▶ Task statement: Extend the biographical article on Leo Rautins, picking up right after its final sentence.

▶ Source document:
+ + +
Leo Rytis Rautins (born March 20, 1960) is a Canadian broadcaster, former professional basketball player and the former head coach of the Canadian men's national basketball team. Rautins played in the National Basketball Association (NBA) drafted in the first round of the 1983 NBA draft, by the Philadelphia 76ers. Rautins' NBA career was waylaid by injury. After a brief retirement, Rautins returned to basketball and played in European professional leagues from 1985 until 1992. He has been a broadcaster for the Toronto Raptors since the team's inception in 1995.

Playing career
Rautins was a star in high school for Toronto's St. Michael's College School. In 1977, at age 16, he was named to the Canadian senior national team, the youngest player in the team's history to that time. He would be a member of the team until 1992. Rautins completed his national team playing career as Canada was eliminated in the 1992 Tournament of the Americas, the basketball qualifying tournament for the Barcelona Olympics.

Rautins attended the University of Minnesota for his freshman year of college, and Syracuse University for three seasons. At Minnesota, Rautins was named first-team All-Big Ten rookie, averaging 8.3 points, 4.1 rebounds, and 3.9 assists a game. He left Minnesota for multiple reasons: at Minnesota, he was not required to attend classes, and at Syracuse he would have the opportunity to be the top player. As a member of the Syracuse Orangemen, he averaged 12.1 points, 5.0 assists, and 6.2 rebounds. He is the first player ever to record a triple-double in Big East play, accomplishing the feat twice in the span of a month during his senior year. He was named All-Big East third team and Honorable Mention All-American that year.
+ + +
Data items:
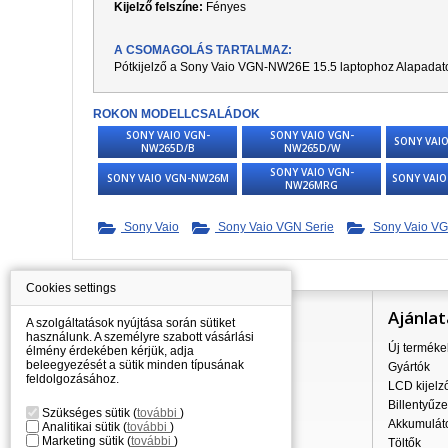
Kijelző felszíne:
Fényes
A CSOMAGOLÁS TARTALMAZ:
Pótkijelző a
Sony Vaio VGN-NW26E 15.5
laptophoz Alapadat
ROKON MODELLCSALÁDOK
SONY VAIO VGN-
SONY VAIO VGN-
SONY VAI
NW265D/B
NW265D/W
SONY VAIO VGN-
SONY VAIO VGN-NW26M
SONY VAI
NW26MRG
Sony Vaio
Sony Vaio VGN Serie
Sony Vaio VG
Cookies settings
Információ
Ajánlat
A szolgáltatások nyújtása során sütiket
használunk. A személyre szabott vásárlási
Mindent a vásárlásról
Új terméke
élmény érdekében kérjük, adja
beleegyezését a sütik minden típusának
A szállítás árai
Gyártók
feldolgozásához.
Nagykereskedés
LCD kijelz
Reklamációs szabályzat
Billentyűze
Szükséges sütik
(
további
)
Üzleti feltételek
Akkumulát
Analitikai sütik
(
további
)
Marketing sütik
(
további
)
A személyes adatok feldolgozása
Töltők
+ + +
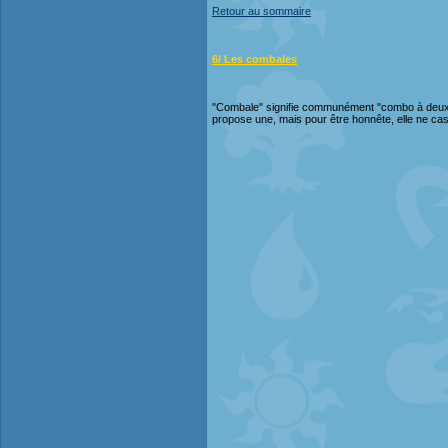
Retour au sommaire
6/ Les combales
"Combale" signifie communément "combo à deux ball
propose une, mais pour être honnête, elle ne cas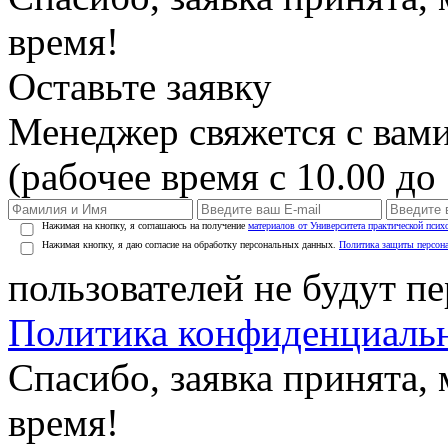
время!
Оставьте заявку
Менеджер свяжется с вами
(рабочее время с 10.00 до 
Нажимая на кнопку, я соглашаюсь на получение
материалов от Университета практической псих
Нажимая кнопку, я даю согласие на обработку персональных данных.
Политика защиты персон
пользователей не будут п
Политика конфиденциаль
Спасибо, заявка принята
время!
+ + +
▶ Exercise result:
In 1983, Rautins became the second Canadian ever drafted in the first round of the 1983 NBA draft. The  Rautins was selected 17th overall to the Philadelphia 76ers in the 1983 Draft, considered an excellent passer. Unknown to Rautins, he reported to training camp with torn ligaments in his foot which was not treated properly and deteriorated during the season. Hampered by injuries, he played in 28 games as a rookie with the 76ers, averaging just seven minutes a game, 1.5 points, 1 assist, 1.2 rebounds, and 0.7 turnovers. In September 1984, he was traded to the Indiana Pacers for a third-round pick to make room for Charles Barkley under the salary cap but eventually signed as a free agent with the Atlanta Hawks. He played only four games for the Hawks, averaging a mere three minutes a contest and was waived in November 1984. Rautins tried out for other NBA teams and the Continental Basketball Association but was unable to find a spot with another team.

Rautins then left the NBA, returned to Syracuse and did radio and television work. He was a commentator for the Canadian Broadcasting Corporation (CBC) at the 1984 Olympics. In 1985, Rautins returned to playing basketball, moving to Europe. Rautins played in Italy for Serie A1 team Banco Roma (1985–1986) and Serie A2 team Citrosil Verona (1986–1987), in France with Pau Orthez (1989–90 and 1992), and in Spain (1991–92). Rautins then retired from playing. By this time, he had undergone a total of 14 knee operations.

Post-playing career
After retiring from playing, Rautins became a basketball commentator, most notably with the Toronto Raptors since their inaugural season in 1995, serving as either their lead colour commentator (for games on Sportsnet) or studio analyst (for games on TSN). He also conducts basketball camps in the summer.

In 1997, Rautins was inducted into the Canada Basketball Hall of Fame. 

In 2000, Rautins was inducted into the Ontario Basketball Hall of Fame.

In February 2005, Rautins was named head coach of the Canadian National Team. The team did not qualify for the 2008 Olympics, but did qualify for the 2010 World Championship. He resigned from that position in September 2011, after Canada lost to Panama in the FIBA Americas Tournament.

In 2014, Rautins became involved in plans to launch a new Canadian Basketball League. He was named as one of the principals in a proposed Ottawa professional team after the failure of the Ottawa SkyHawks minor professional team. Rautins had been in consideration for the Commissioner position of the National Basketball League of Canada.

On October 17, 2016, Rautins was inducted into the Ontario Sports Hall of Fame at the Sheraton Centre Toronto Hotel.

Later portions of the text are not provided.